Both men had skepticism edged on their faces, but one still asked, “So, what happened next?” 

Zeke picked up the bottle and took a healthy swig.

“Nothing. Nothing else happened that night. About a month later Walt showed up as I was tending my still. We stared at each other a long time before he apologized for scaring me. Said he was a werewolf, but did his best not to kill folks, just animals.

“I wasn’t sure what to do, so I offered him a drink. He gladly accepted. We talked until the full moon came out and he ran off howling again.

“It wasn’t until the third time that I saw Walt, that I suspected he was killing people. By then it had become routine. He’d come by on full moons to swig my moonshine and murder my neighbors.

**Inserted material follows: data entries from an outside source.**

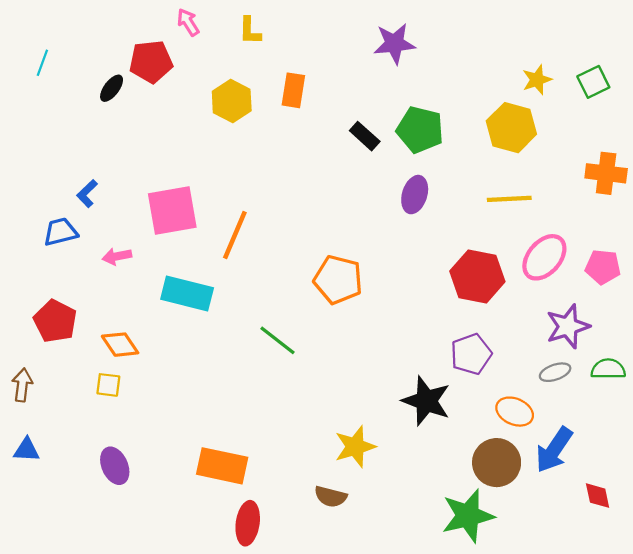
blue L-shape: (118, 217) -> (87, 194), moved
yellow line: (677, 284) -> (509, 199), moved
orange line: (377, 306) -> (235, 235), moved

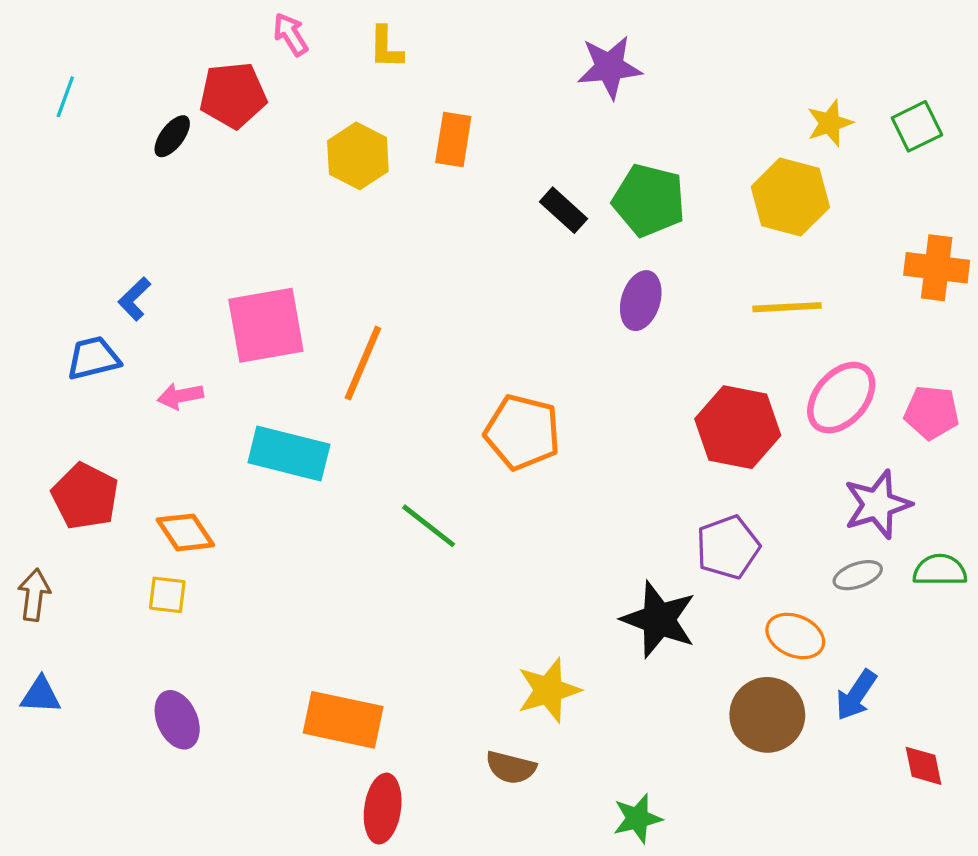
blue arrow: (554, 450) -> (856, 695), size x0.7
green star: (468, 516) -> (637, 818), moved, size x0.6

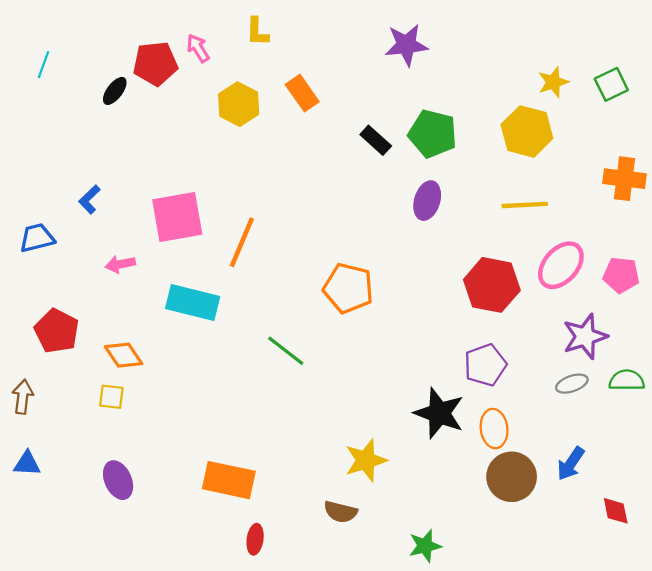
pink arrow: (291, 34) -> (198, 48), moved
orange rectangle: (453, 139) -> (302, 93), turned -44
blue trapezoid: (93, 358) -> (37, 238), moved
orange ellipse: (795, 636) -> (494, 429), moved, turned 60
red ellipse: (383, 809) -> (255, 539), size x0.7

“So, I did the only thing I could, and destroyed my still and my whole stash of moonshine. It was apparent Walt could’nt hold his liquor and got murderous when he drank it. That was three weeks ago.

“The next full moon is coming up tomorrow night. Recon we’ll see if my plan worked out and Walt went back to catching animals instead of humans.”

As It Stands, what could be worse than a drunk werewolf?